==== Supplied material ====
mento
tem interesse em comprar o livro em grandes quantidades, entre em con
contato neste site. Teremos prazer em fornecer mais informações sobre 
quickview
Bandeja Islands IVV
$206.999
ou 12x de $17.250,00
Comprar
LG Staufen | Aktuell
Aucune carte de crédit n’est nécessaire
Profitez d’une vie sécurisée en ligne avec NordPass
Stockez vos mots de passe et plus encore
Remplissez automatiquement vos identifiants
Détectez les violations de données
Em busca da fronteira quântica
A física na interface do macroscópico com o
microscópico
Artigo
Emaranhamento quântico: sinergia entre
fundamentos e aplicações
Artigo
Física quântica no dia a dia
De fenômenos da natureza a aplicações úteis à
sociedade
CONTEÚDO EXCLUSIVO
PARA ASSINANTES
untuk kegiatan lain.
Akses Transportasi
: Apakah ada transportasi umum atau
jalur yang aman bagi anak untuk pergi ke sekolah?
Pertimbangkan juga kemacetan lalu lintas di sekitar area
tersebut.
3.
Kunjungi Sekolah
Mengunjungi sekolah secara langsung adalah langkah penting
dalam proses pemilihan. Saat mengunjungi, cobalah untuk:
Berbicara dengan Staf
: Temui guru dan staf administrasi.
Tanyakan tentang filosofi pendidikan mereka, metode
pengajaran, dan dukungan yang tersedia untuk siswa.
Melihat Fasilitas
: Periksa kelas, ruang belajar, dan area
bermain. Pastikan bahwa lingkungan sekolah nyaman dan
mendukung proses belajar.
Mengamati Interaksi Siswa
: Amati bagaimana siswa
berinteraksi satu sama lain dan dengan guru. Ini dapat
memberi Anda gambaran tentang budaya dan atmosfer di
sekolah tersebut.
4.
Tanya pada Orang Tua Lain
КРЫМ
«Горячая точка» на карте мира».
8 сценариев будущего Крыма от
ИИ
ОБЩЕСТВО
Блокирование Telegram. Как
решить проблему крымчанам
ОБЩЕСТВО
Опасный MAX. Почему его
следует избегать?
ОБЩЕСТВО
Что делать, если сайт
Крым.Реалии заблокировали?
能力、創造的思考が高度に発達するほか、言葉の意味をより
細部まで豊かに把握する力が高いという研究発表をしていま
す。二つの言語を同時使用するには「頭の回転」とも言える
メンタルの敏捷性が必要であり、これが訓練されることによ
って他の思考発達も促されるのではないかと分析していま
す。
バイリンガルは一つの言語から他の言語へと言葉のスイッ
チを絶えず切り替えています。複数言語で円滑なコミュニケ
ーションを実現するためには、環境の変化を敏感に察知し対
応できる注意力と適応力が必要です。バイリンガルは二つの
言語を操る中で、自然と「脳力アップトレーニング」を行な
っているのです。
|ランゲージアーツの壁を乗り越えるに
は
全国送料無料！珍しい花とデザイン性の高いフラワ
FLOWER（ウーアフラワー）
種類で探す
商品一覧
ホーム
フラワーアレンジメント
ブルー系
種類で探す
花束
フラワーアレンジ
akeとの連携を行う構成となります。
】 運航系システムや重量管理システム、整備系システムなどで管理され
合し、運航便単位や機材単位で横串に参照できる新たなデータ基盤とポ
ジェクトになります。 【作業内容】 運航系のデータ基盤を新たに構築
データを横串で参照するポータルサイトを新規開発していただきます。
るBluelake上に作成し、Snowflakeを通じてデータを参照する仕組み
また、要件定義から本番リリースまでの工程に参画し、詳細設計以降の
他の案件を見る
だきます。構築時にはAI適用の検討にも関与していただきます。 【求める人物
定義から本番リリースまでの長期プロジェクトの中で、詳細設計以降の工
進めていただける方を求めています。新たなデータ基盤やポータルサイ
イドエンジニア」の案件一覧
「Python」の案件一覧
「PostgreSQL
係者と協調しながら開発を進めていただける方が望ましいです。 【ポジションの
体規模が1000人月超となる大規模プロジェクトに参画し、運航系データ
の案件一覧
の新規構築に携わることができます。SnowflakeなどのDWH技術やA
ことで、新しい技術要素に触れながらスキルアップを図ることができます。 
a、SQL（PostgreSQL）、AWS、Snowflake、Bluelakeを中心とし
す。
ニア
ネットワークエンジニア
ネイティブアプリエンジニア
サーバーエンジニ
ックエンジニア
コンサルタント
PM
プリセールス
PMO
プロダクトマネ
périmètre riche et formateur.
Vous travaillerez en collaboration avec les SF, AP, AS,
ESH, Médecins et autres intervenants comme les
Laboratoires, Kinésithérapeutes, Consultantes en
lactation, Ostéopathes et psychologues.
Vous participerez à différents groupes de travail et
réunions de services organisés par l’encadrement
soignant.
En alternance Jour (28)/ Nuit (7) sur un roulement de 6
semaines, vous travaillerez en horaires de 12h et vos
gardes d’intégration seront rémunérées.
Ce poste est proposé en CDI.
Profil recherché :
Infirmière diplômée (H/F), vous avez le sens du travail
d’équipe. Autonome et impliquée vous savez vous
====
— Exercise directions —
The line containing "係者と協調しながら開発を進めていただける方が望ましいです。 【ポジションの" marks the start. Reproduce it and all lines after it through the end of the listing, exactly and alone.

— Written response —
係者と協調しながら開発を進めていただける方が望ましいです。 【ポジションの
体規模が1000人月超となる大規模プロジェクトに参画し、運航系データ
の案件一覧
の新規構築に携わることができます。SnowflakeなどのDWH技術やA
ことで、新しい技術要素に触れながらスキルアップを図ることができます。 
a、SQL（PostgreSQL）、AWS、Snowflake、Bluelakeを中心とし
す。
ニア
ネットワークエンジニア
ネイティブアプリエンジニア
サーバーエンジニ
ックエンジニア
コンサルタント
PM
プリセールス
PMO
プロダクトマネ
périmètre riche et formateur.
Vous travaillerez en collaboration avec les SF, AP, AS,
ESH, Médecins et autres intervenants comme les
Laboratoires, Kinésithérapeutes, Consultantes en
lactation, Ostéopathes et psychologues.
Vous participerez à différents groupes de travail et
réunions de services organisés par l’encadrement
soignant.
En alternance Jour (28)/ Nuit (7) sur un roulement de 6
semaines, vous travaillerez en horaires de 12h et vos
gardes d’intégration seront rémunérées.
Ce poste est proposé en CDI.
Profil recherché :
Infirmière diplômée (H/F), vous avez le sens du travail
d’équipe. Autonome et impliquée vous savez vous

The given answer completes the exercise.